Lack of adverse reaction
The Foreign Secretary believed disclosure of the documents would cause real harm to the international relations and national security of the UK. However, the Advocate Depute was in favour of disclosure to the appellant. It was submitted that nothing in the document went beyond the evidence that had been disclosed to the defence at trial, in particular a statement given to the FBI by Marwan Khreesat to which the defence had access.
It was further submitted that the lack of adverse reaction when, amongst other publications, Mr MacAskill’s book had referred to the existence of a document from Jordan was a mitigating factor to the concerns of the UK government. These submissions were also adopted by the appellant.
Within the knowledge of the defence
Delivering the opinion of the court, Lord Carloway began by considering the national security issues, saying: “There is force in the Advocate Depute’s submission that much of the material in the second document was explored during the course of the trial and thus in the public domain. Nevertheless, these considerations have not led the court to hold that the minister’s view is unreasonable or that it proceeds on an erroneous basis.”
He continued: “The court therefore accepts that disclosure of the PMDs would cause real harm to the United Kingdom’s international relations. It would cause real harm to the national security of the UK because it would damage counter-terrorism liaison and intelligence gathering between the UK and other states. That is a matter of considerable importance to be placed in the balance.”
Assessing whether a miscarriage of justice could have occurred, he said: “Questions of who, or what organisation or state, was ultimately behind the explosion, in the sense of identifying the originators of the decision to destroy a civilian aircraft, or what other persons may have been involved in the planning or preparatory processes, are not necessarily of direct relevance to whether Mr Megrahi was involved.”

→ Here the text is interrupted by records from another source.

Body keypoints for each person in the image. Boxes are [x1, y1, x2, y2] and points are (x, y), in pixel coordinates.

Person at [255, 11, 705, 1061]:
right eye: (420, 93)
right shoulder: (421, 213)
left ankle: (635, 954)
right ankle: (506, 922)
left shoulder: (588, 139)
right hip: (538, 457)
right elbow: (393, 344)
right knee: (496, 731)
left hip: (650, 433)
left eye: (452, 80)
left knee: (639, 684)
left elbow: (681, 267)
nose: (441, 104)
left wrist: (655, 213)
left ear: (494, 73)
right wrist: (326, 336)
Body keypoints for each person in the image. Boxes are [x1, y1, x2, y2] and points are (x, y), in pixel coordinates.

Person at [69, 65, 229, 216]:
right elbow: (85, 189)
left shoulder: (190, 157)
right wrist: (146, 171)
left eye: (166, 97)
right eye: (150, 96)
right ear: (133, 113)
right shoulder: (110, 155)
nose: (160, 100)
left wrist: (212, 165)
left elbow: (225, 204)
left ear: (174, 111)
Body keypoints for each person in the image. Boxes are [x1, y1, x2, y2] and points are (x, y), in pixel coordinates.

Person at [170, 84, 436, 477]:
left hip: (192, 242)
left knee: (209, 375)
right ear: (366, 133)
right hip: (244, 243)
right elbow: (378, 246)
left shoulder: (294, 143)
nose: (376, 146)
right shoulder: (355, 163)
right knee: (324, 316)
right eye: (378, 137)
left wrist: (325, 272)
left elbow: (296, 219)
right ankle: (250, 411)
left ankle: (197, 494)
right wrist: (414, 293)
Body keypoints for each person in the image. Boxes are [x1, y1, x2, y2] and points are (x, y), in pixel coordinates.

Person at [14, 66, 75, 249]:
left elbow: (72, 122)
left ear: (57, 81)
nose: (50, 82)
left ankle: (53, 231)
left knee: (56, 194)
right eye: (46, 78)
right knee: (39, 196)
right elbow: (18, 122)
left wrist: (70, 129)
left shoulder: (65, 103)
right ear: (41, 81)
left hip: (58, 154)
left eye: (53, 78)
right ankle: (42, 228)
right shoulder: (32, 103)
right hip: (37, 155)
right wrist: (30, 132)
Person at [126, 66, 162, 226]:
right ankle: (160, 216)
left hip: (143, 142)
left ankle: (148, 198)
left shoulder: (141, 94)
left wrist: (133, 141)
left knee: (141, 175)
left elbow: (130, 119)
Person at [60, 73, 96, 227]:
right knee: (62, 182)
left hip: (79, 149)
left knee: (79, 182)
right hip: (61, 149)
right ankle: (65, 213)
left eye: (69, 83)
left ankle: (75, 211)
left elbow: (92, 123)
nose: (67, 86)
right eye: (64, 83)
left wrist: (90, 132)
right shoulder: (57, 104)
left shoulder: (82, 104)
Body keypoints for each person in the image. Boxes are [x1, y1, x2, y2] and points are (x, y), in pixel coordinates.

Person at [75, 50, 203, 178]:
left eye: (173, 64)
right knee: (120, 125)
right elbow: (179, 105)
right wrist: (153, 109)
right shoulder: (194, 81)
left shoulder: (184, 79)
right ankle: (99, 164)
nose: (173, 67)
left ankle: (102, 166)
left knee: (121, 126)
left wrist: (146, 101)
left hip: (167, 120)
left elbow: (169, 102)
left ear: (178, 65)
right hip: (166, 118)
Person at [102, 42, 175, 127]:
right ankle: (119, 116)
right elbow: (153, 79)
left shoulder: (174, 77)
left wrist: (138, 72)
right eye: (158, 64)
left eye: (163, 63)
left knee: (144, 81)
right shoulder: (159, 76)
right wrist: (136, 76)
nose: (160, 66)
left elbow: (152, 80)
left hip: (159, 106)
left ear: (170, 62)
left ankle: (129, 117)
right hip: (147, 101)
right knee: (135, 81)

Lord Carloway said of the contents of the second document: “Its content was, or at least ought to have been, within the knowledge of the defence at the time of the trial. The material was either public knowledge, part of the Autumn Leaves documentation and/or ascertainable from Marwan Khreesat’s statement and/or precognition. On this basis, it could not form part of a successful non-disclosure appeal.”
He said of the first document: “The first document contains what is correctly described by the SCCRC as secondary hearsay and, as such would have been inadmissible as evidence. To be more accurate, it is the hearsay of a person to whom a second person had reported certain things which must in turn have been reported to him by third parties. The ultimate source of the information is unknown. That in itself may not be conclusive.”
Lord Carloway concluded: “Having regard to the nature and content of the two documents, notably the fact that most of it was already known to the defence, and that which was not would neither have been of use to the defence nor would it have been adduced by the defence, and balancing the very limited value of that content with the danger to the public interest as set out in the public interest immunity certificate, the court will refuse to order recovery of the protectively marked documents.”
For these reasons, the court ruled that Part C of Ground 2 of the Note of Appeal could not form part of the appeal. It was also noted that disclosure of the documents in a redacted form would not be of any assistance to the appellant. The appeal continues.